Home, “I” and my past

Home and heaven are both invested with characteristics that aren’t in any objective way theirs. It is the working of the subject’s own imagination that constructs home, their home, for them. My home, I suspect by a rational application of analogy, must then be only in my own mind: a set of finally and finely imprinted image clusters that have no equivalent. In a way, it’s really only mine, with no one else to claim over or covet for. But then, as history teaches, lest all my ratiocination may turn out to be glorious nonsense in the end, let me assay it. See the image below. It’s a part of my home that’s home to countless others too, physically. When I look at the image, I see what is obviously physically visible alright. I see more than just that.

 

I see the railing on which I used to sit, legs dangling or one of them clinging to the railing for balance. I see the river, my river, that had always been there, as an old and predictable friend, a permanent presence. Boats I didn’t/don’t have much use of, as I avoid/ed them like plague. I can’t swim, so I am afraid of water! I see my (almost) drawing-room cum rumination area. Although hundreds shared the space with me, I used to create my own bubble whenever I needed to be alone, and nobody bothered me. I miss the place that gave me so many long uninterrupted hours of thinking and being myself.  It’s been nine years I’ve left Varanasi and I have not found any place or time even remotely similar to the ghats in its effect. The place constructed me as much as I painted it in my mind.

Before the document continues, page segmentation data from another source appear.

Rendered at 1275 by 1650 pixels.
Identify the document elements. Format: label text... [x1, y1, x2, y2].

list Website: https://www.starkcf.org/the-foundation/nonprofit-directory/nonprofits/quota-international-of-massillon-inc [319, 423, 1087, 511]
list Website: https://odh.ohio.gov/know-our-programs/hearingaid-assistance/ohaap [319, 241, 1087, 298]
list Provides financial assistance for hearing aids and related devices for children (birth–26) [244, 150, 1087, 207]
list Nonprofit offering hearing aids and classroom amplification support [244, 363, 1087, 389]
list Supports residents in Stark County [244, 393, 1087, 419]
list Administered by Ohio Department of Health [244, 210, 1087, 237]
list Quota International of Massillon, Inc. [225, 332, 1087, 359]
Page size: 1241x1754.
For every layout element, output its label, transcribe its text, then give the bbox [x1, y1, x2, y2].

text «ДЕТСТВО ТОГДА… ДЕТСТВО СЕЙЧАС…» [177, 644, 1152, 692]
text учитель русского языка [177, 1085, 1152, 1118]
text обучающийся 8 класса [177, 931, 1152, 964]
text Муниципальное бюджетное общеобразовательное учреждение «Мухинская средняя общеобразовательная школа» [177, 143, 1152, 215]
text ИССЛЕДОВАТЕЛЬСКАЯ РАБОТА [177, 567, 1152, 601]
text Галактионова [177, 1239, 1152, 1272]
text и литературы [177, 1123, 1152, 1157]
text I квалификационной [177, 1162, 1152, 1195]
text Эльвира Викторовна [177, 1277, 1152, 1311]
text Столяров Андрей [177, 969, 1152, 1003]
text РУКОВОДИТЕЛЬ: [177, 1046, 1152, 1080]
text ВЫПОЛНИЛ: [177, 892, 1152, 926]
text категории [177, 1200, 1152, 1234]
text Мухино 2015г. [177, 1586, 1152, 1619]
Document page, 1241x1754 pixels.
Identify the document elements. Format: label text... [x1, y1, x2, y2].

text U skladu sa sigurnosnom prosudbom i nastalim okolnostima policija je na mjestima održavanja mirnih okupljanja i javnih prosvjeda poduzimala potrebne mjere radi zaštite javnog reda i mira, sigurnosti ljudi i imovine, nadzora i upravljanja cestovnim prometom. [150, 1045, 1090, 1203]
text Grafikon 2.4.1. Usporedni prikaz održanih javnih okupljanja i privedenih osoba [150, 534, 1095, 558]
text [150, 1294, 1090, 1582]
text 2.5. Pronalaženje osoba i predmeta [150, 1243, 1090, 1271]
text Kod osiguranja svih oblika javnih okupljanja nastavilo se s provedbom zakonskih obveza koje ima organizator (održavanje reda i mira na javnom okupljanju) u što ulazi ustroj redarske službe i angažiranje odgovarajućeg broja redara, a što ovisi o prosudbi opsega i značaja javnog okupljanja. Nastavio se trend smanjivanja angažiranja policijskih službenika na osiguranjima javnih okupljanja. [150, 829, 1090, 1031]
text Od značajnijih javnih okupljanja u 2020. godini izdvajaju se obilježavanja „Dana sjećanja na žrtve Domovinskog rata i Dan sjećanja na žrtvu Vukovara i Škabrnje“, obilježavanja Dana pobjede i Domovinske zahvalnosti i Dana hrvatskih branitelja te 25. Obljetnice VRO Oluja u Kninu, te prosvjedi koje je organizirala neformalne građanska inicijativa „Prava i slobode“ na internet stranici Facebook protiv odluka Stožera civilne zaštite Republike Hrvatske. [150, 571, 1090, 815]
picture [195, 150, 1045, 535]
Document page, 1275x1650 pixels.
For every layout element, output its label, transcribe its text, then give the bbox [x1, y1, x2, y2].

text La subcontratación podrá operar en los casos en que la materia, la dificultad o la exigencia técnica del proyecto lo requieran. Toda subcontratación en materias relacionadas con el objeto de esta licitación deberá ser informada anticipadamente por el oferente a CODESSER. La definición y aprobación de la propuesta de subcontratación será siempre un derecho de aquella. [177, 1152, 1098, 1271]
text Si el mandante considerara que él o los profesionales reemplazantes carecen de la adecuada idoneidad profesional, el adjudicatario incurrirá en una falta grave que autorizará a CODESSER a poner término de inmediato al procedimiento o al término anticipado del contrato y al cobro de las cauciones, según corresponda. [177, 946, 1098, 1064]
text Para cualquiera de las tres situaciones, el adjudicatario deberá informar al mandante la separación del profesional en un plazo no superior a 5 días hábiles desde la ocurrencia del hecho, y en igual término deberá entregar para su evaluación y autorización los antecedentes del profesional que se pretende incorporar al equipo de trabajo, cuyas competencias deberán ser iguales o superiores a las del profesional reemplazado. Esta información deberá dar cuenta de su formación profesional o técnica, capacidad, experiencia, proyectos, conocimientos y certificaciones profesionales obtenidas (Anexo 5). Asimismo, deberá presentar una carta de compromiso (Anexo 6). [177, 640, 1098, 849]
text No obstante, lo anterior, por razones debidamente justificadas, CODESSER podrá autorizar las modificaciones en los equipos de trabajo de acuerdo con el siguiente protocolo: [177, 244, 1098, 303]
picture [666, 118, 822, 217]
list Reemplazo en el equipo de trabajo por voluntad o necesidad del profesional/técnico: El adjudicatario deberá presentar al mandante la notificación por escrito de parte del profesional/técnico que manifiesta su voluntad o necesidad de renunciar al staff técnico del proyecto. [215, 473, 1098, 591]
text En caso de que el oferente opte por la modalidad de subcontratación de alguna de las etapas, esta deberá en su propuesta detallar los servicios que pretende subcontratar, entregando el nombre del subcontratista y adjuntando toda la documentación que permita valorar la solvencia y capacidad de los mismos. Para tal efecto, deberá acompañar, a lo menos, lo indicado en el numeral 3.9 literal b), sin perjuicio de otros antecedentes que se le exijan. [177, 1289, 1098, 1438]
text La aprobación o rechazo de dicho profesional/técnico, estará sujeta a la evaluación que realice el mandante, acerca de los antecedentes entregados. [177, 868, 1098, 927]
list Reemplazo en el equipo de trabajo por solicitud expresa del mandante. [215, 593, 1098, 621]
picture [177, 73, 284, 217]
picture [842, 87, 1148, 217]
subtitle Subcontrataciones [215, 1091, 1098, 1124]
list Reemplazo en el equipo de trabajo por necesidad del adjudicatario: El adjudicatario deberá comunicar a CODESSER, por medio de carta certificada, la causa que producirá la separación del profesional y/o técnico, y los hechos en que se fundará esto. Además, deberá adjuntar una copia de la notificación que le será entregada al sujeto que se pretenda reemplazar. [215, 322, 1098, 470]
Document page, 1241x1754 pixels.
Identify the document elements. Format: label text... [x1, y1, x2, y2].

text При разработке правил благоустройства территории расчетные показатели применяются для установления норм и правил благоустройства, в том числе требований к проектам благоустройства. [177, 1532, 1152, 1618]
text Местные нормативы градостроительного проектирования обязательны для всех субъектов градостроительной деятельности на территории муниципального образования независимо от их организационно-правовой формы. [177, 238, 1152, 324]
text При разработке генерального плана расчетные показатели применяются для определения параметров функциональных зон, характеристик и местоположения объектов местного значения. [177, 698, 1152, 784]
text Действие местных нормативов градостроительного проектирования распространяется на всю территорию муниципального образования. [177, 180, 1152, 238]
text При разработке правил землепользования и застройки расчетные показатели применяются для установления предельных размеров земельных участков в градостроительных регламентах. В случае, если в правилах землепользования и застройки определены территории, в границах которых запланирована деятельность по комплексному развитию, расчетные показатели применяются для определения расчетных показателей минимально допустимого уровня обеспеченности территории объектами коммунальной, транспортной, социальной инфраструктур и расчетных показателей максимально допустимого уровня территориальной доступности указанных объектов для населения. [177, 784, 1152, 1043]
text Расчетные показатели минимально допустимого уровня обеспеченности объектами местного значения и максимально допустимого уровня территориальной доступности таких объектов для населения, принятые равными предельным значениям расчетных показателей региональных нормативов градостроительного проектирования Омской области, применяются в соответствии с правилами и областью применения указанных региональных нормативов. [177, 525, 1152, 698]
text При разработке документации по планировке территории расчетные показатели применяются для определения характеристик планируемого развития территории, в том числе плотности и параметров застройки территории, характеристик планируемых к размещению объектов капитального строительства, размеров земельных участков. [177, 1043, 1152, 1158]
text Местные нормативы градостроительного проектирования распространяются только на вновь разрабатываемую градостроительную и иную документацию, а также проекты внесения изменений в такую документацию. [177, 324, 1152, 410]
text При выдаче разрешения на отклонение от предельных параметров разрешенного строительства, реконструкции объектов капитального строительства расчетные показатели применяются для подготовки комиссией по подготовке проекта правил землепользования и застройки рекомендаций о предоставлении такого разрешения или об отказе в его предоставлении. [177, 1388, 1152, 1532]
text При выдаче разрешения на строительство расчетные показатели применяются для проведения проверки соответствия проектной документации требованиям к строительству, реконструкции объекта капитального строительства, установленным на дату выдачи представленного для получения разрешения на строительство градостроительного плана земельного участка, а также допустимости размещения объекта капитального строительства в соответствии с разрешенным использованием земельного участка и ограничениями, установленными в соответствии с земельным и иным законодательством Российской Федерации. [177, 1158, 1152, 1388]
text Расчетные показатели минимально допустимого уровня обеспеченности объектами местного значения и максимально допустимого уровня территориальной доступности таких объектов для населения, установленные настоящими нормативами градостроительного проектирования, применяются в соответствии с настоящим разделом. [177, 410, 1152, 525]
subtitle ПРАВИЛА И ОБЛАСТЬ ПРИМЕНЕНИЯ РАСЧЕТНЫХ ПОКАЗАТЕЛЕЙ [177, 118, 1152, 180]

I am because I was there and then. Very humanly do I feel the need of telling the story of my thoughts and places to those who wish to hear it. If it’s all about me, I don’t think they’ll listen for long. So, let it be about the conglomerate called my temporal existence that acted as a point of intersection for various socio-psychological lines of force.

Any time of the day, the water of Gangaji had a soothing effect on (my) human mind, if the mind did not actively and consciously resist its effects. I had read somewhere (probably we’ll discard it as pseudoscience) that the high negative ion concentration near flowing water does have some such kind of positive effect. Although the spot in the image was not the only one I used to be, its unplanned appearance on the page also invites its description. Beyond the far right end of the image, there lies the exact place where corpses are cremated at Harishchandra Ghat. There’s nearly always a body burning there. Although the flourishing foreign tourism circuit has it as one of its star spots, and loads of foreigners come there every day to observe the way the Hindus cremate their dead people who live somewhere in the city and have nothing to do specifically with that ghat generally avoid going to, passing from or even mentioning it. Harishchandra Ghat is the place where those who come with the dead body sit and (most of them) chat, while the body burns. In my more than a decade’s presence there, I never witnessed more than a really handful of people actually mourning for the departed. It’s some kind of performance for nearly all present and alive, and they play their various parts. Some of them had been coming and going there for a long time. It’s normal for them. They are there because the dead one was an acquaintance or neighbour, or, often times, a relation. I’d been there a couple of times in this same role: twice with my grand parents’ bodies and a couple of times with those of my neighbours.

The very first time I went there was with my grand mother’s dead body. It was my very first time of inhaling the smoke coming from burning human flesh. I’ll not describe it. It actually physically pinches somewhere near my left eyebrow while I type this.